Interpreting Time Series Forecasts with LIME and SHAP: A Case Study on the Air Passengers Dataset
This work addresses interpretability in time-series forecasting for domains like aviation and retail, but it is incremental as it adapts existing explainability methods to a specific context.
The paper tackled the problem of interpreting time-series forecasts by applying LIME and SHAP to a gradient-boosted tree model on the Air Passengers dataset, showing that a small set of lagged features and seasonal encodings explain most forecast variance.

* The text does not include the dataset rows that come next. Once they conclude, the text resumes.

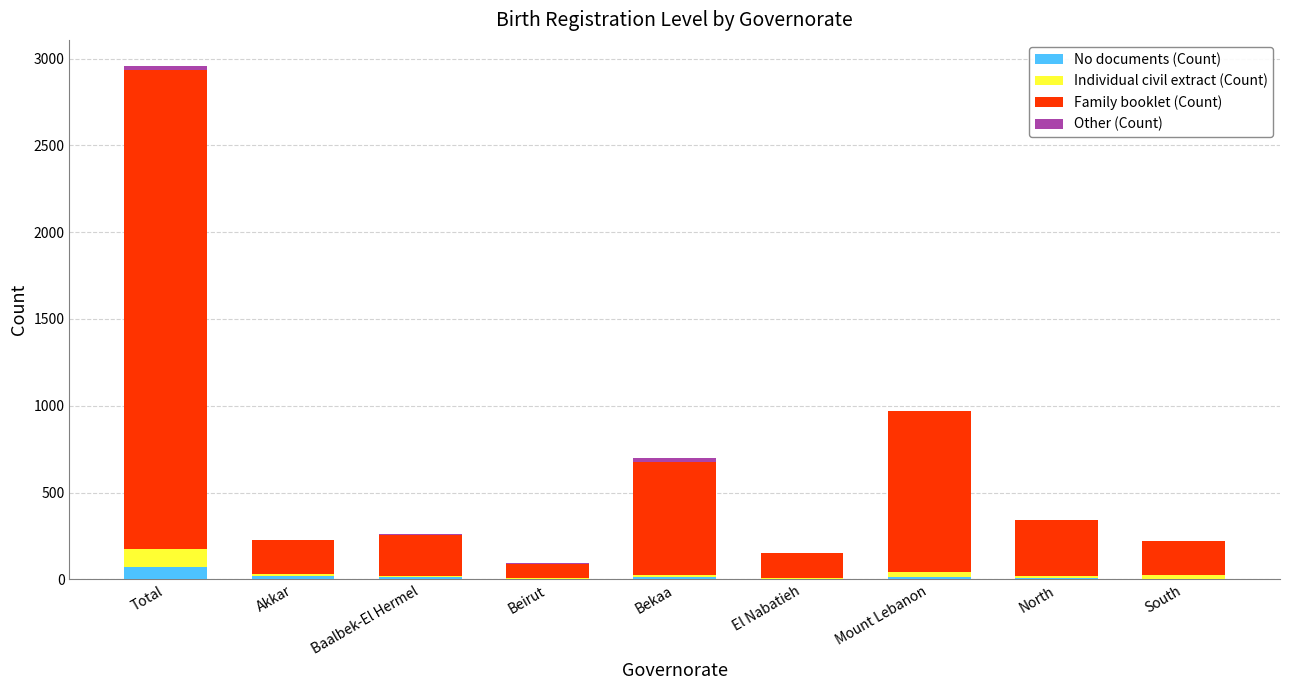

What is the highest value of the No documents (Count) series?

72.6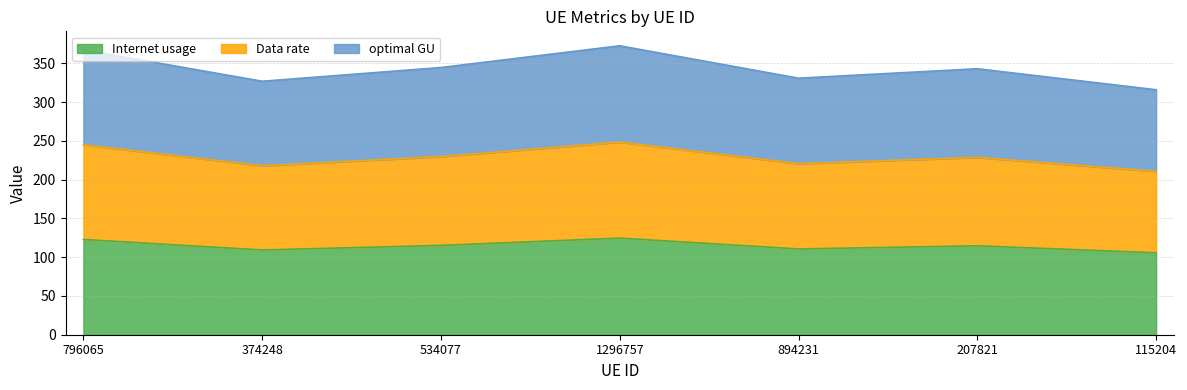

Where is the first local minimum for Internet usage?

374248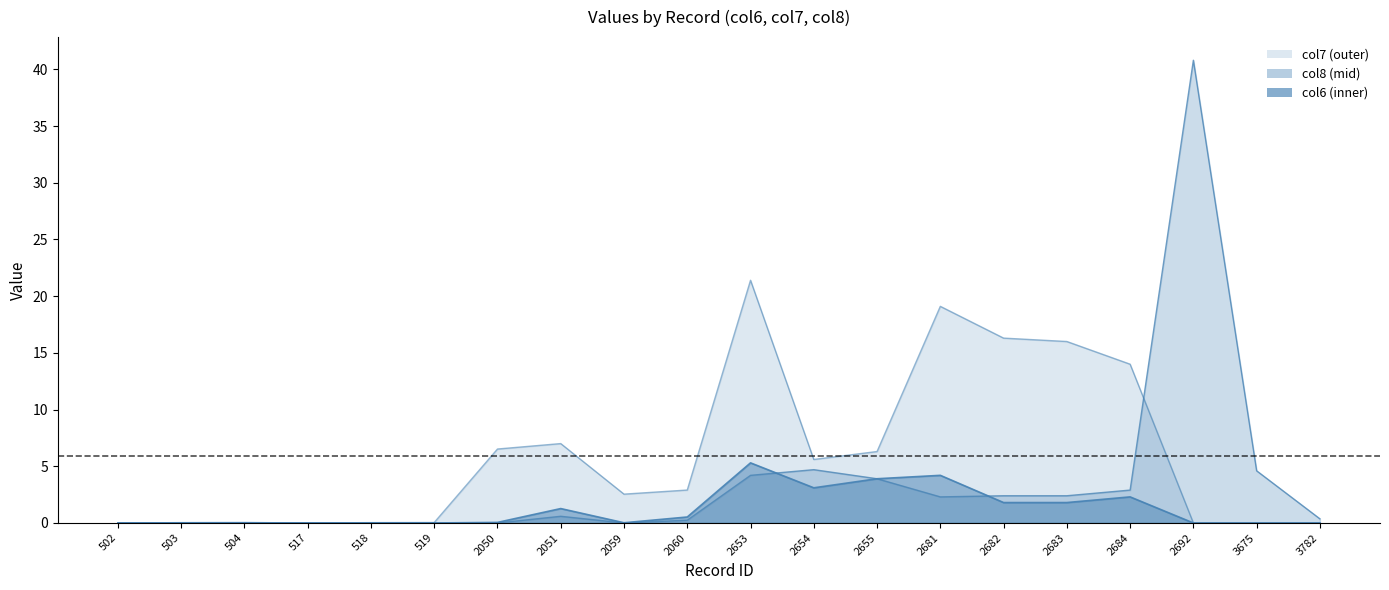

Which label corresponds to the smallest value in the chart?

502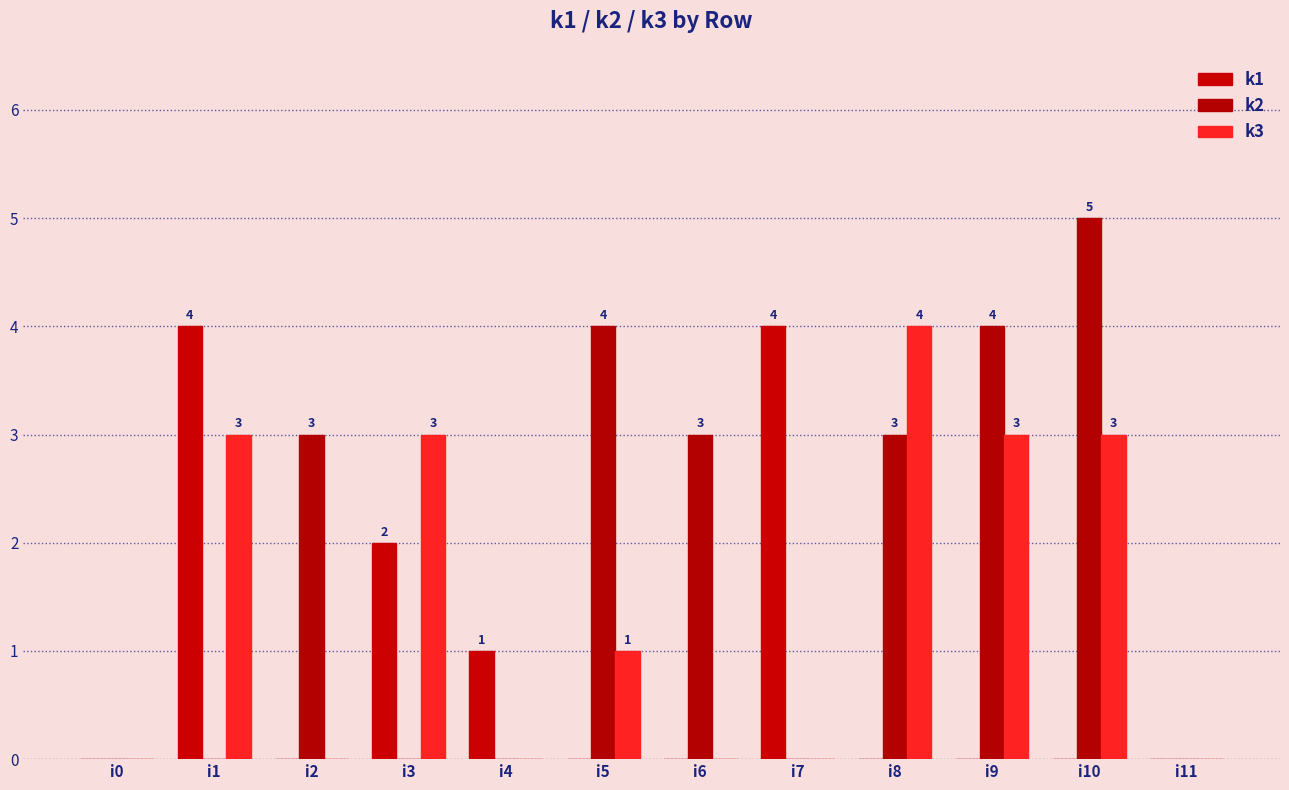

What is the average value of the k2 series?

2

Time-series forecasting underpins critical decisions across aviation, energy, retail and health. Classical autoregressive integrated moving average (ARIMA) models offer interpretability via coefficients but struggle with nonlinearities, whereas tree-based machine-learning models such as XGBoost deliver high accuracy but are often opaque. This paper presents a unified framework for interpreting time-series forecasts using local interpretable model-agnostic explanations (LIME) and SHapley additive exPlanations (SHAP). We convert a univariate series into a leakage-free supervised learning problem, train a gradient-boosted tree alongside an ARIMA baseline and apply post-hoc explainability. Using the Air Passengers dataset as a case study, we show that a small set of lagged features -- particularly the twelve-month lag -- and seasonal encodings explain most forecast variance. We contribute: (i) a methodology for applying LIME and SHAP to time series without violating chronology; (ii) theoretical exposition of the underlying algorithms; (iii) empirical evaluation with extensive analysis; and (iv) guidelines for practitioners.